··· RECORDS FOR THIS TASK

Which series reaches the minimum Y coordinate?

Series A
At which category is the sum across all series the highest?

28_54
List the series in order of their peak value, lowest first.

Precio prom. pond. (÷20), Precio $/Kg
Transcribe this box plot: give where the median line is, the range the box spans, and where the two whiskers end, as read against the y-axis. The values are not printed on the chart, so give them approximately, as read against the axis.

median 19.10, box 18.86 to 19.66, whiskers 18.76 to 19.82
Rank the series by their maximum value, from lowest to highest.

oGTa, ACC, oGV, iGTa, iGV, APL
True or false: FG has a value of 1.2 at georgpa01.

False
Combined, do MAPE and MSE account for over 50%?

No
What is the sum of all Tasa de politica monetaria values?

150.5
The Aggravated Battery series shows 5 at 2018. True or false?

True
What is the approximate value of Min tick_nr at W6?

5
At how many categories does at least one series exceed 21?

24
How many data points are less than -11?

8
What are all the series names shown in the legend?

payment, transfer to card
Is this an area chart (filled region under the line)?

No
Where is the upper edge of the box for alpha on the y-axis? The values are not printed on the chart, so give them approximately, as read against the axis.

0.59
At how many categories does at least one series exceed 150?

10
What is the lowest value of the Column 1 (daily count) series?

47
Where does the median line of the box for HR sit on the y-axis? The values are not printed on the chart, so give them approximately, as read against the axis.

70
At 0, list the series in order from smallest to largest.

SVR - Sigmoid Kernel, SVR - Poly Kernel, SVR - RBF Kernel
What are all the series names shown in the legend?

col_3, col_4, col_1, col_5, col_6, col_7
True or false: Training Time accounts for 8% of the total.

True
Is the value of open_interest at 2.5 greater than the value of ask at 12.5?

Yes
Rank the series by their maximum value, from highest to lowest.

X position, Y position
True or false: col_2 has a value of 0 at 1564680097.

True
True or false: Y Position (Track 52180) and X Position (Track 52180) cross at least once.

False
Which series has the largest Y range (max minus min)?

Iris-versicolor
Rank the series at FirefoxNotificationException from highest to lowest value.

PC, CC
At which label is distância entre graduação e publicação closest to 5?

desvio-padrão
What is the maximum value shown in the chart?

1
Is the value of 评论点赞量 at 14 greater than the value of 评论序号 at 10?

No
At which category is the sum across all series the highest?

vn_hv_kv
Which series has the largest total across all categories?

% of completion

······

### DESCRIPTION OF THE TASK
Copy every entry above word for word, changing nothing.

### TASK OUTPUT
Which series reaches the minimum Y coordinate?

Series A
At which category is the sum across all series the highest?

28_54
List the series in order of their peak value, lowest first.

Precio prom. pond. (÷20), Precio $/Kg
Transcribe this box plot: give where the median line is, the range the box spans, and where the two whiskers end, as read against the y-axis. The values are not printed on the chart, so give them approximately, as read against the axis.

median 19.10, box 18.86 to 19.66, whiskers 18.76 to 19.82
Rank the series by their maximum value, from lowest to highest.

oGTa, ACC, oGV, iGTa, iGV, APL
True or false: FG has a value of 1.2 at georgpa01.

False
Combined, do MAPE and MSE account for over 50%?

No
What is the sum of all Tasa de politica monetaria values?

150.5
The Aggravated Battery series shows 5 at 2018. True or false?

True
What is the approximate value of Min tick_nr at W6?

5
At how many categories does at least one series exceed 21?

24
How many data points are less than -11?

8
What are all the series names shown in the legend?

payment, transfer to card
Is this an area chart (filled region under the line)?

No
Where is the upper edge of the box for alpha on the y-axis? The values are not printed on the chart, so give them approximately, as read against the axis.

0.59
At how many categories does at least one series exceed 150?

10
What is the lowest value of the Column 1 (daily count) series?

47
Where does the median line of the box for HR sit on the y-axis? The values are not printed on the chart, so give them approximately, as read against the axis.

70
At 0, list the series in order from smallest to largest.

SVR - Sigmoid Kernel, SVR - Poly Kernel, SVR - RBF Kernel
What are all the series names shown in the legend?

col_3, col_4, col_1, col_5, col_6, col_7
True or false: Training Time accounts for 8% of the total.

True
Is the value of open_interest at 2.5 greater than the value of ask at 12.5?

Yes
Rank the series by their maximum value, from highest to lowest.

X position, Y position
True or false: col_2 has a value of 0 at 1564680097.

True
True or false: Y Position (Track 52180) and X Position (Track 52180) cross at least once.

False
Which series has the largest Y range (max minus min)?

Iris-versicolor
Rank the series at FirefoxNotificationException from highest to lowest value.

PC, CC
At which label is distância entre graduação e publicação closest to 5?

desvio-padrão
What is the maximum value shown in the chart?

1
Is the value of 评论点赞量 at 14 greater than the value of 评论序号 at 10?

No
At which category is the sum across all series the highest?

vn_hv_kv
Which series has the largest total across all categories?

% of completion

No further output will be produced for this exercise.